20代の頃、縁もゆかりもなく、1年にも満たない期間暮らしただけの横須賀を本籍地にしたのは、どういう成り行きだったのか忘れてしまったけれども、その後、何度引っ越しても本籍地を変える気にはならなかった。本籍地は横須賀市不入斗(いりやまず)、山口百恵が育った地域だが、ファンだった覚えは無い。
通知が届くまで、本籍のことなど忘れてしまっていたが、東京を離れるにあたって、もう一度見に行こうと思った。いや、その前に写真を撮り始めてから二度ほど横須賀に行った。写真家の森山大道や石内都が撮影した横須賀。いまやどぶ板通りも観光地化され、『ヨコスカ』のいかがわしさも『ベッドタイムアイズ』の淫靡さも消えていた。ビーチボーイズの『スマイリー・スマイル』を買ったラッキーレコードはまだあるようだが、見つけられなかった。つまらなくなったどぶ板通りを歩きながら、小高い山のコンクリートの石段を何段も登ったところにあった、昔暮らした借家を見に行ってみようと思った。30年以上前の記憶を頼りに、いくつかの石段を何度も上り下りしてみたが、その家は無かった。暮らしていたころすでに家の中をムカデが這うようなボロ屋で、急傾斜地崩壊危険区域にあったし、東日本大震災もあったので、さすがに取り壊されてしまったのだろうと思うが、登った石段に違和感があった。もしかすると、ここでは無いのかもしれない。
通知には本籍の住所があった。不入斗以降の番地は忘れてしまっていたのだ。三丁目かと思っていたら、実は四丁目だった。GoogleMapで検索してみると、見覚えのある地形だった。そして昨日、不入斗四丁目に向かった。横須賀中央駅から三崎街道を上がって、いくつかの角を曲がり、ちいさな隧道を越えたあたりから、少しずつ記憶がよみがえってくる。家に向かう石段の向かいの八百屋、建物はまだ残されていたが、廃業しているようだった。元八百屋を背に石段を上る。左右の景色が少しずつ開けてくる。雑草の生い茂る斜面の上に、その借家はまだあった。かろうじて建っているその家の、窓の水色のペンキは、かつて自分が塗ったものだ。人の気配は無かったが、無造作に地面に置かれたポストには名前がある。知らない誰かの暮らしが、今もあるのかもしれない。崩れかけた小さな門の外から何枚か写真を撮って坂を下りた。

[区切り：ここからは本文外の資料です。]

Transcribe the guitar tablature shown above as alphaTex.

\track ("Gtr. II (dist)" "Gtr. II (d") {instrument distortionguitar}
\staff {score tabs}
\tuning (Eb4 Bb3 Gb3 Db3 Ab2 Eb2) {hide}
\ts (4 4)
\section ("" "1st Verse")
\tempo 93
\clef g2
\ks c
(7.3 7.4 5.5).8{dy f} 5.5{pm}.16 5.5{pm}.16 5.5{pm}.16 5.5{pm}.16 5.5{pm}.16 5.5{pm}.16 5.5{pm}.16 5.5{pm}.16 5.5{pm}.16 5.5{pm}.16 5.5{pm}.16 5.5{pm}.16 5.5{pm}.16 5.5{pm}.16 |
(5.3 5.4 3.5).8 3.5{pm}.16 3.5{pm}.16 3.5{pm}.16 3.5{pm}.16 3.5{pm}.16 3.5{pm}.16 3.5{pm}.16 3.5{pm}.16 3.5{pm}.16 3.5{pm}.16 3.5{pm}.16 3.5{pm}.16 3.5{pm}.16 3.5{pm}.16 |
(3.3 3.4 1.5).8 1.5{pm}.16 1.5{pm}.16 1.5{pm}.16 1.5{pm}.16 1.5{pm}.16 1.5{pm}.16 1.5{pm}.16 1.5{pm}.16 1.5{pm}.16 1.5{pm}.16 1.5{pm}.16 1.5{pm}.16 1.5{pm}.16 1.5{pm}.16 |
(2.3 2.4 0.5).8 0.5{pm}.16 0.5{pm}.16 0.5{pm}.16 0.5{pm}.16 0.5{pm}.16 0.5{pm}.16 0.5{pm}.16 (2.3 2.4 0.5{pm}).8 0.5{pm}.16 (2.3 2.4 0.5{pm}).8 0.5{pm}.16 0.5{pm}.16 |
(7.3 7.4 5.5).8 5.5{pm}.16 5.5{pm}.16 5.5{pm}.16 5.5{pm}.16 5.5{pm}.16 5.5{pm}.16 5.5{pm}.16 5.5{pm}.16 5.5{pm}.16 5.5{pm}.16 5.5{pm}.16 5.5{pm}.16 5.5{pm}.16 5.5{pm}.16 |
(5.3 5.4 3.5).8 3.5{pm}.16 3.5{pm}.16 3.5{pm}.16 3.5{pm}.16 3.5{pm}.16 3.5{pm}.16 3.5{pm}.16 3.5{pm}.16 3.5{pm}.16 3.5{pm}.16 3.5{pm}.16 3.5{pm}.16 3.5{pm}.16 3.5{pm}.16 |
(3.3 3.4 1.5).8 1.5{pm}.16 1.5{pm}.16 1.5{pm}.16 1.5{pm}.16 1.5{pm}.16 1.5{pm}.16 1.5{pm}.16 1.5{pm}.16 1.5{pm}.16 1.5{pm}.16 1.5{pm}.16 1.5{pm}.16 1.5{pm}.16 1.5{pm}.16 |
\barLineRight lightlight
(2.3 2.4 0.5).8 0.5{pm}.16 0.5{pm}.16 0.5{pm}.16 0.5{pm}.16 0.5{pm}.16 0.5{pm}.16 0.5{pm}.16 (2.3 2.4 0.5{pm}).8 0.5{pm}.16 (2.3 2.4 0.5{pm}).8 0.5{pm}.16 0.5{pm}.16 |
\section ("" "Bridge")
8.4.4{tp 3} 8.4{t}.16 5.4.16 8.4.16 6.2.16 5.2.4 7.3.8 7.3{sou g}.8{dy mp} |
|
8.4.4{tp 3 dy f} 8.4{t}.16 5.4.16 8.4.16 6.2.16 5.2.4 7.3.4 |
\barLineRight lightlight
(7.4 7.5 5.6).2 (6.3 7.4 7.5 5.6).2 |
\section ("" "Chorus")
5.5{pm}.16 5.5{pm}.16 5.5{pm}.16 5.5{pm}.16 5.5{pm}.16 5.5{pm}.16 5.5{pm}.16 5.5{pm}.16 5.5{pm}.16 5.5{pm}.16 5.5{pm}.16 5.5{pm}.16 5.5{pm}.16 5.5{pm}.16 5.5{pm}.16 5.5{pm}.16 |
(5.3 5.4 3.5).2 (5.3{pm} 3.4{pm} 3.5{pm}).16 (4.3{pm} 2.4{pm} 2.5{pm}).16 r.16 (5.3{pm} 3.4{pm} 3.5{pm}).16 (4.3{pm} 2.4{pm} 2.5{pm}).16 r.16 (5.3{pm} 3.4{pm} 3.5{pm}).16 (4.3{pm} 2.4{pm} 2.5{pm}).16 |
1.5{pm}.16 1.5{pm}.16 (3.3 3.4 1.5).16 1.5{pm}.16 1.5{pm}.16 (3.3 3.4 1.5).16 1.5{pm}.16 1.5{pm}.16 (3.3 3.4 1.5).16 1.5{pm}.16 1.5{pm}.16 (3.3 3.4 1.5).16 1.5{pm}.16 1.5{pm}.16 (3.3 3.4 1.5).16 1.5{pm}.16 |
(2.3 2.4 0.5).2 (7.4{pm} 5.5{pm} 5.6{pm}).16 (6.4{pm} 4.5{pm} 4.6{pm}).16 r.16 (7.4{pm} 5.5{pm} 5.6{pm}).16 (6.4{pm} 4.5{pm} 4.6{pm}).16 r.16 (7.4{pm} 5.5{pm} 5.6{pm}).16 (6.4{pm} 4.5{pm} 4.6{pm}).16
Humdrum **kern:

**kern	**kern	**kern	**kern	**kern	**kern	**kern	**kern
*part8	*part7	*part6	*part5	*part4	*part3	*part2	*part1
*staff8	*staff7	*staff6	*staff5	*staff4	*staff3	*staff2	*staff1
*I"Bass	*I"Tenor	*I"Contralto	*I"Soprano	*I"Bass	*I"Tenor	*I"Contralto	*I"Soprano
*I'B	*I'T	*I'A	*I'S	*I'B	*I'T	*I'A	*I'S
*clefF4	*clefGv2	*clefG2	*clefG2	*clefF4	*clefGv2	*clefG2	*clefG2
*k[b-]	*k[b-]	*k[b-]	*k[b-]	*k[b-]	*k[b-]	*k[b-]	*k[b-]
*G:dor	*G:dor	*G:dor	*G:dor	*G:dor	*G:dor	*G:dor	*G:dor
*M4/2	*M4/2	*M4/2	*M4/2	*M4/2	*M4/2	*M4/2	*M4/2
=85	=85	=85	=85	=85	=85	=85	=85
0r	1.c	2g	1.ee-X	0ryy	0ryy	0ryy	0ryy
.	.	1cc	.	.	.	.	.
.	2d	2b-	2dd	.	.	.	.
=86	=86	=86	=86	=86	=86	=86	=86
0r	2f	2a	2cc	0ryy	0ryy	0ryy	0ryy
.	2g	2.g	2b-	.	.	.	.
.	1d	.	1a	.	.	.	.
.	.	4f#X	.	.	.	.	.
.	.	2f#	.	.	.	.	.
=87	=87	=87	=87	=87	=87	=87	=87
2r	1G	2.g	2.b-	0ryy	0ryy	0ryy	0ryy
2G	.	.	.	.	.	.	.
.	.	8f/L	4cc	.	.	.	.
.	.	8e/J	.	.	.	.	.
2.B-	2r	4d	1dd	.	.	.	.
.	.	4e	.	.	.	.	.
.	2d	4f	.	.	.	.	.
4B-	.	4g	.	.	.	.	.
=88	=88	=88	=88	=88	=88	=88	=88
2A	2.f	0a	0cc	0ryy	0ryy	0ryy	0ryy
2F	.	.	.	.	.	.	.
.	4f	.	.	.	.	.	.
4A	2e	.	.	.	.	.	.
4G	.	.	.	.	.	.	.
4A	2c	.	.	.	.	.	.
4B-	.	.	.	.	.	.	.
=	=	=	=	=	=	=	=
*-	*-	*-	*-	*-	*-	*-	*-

アルバイトのような仕事をやめたばかりだった。横須賀に引っ越そうと思い付いて、安い借家を探した。正面にもう一つ山があるので海は見えないが、見晴らし、日当たりはまずまずで、家賃の安さ(破格だった覚えがある)と間取りの広さ(縁側付きの六畳二間、三畳一間と四畳半の台所)で借りることにした。まだ十代だったその時の彼女と不動産屋に行って、借りたいと告げると、不動産屋はけげんな顔をして、「火事をおこしてもいいけど、爆弾だけは作らないでね」と言う。すでに下火だった学生運動もしてないし、もちろん過激派でもない。それにしてもなんでそんなこと言うのか、その時は分からなかった。あとで調べてみると1975年に「横須賀緑荘誤爆事件」というのがあったらしい。不入斗のアパートで中核派の誤爆で活動家三人と、部屋の上階に暮らす、活動に関係のない母娘二人が死亡した事件だ。多分、緑荘の管理をしていたのもその不動産屋なのだろう。そうでなければ、冗談でもそんなことは言わないはずだ。
ともかく、その借家はまだあった。そしてその家が建っている限り、本籍地を変えることはないのだろう。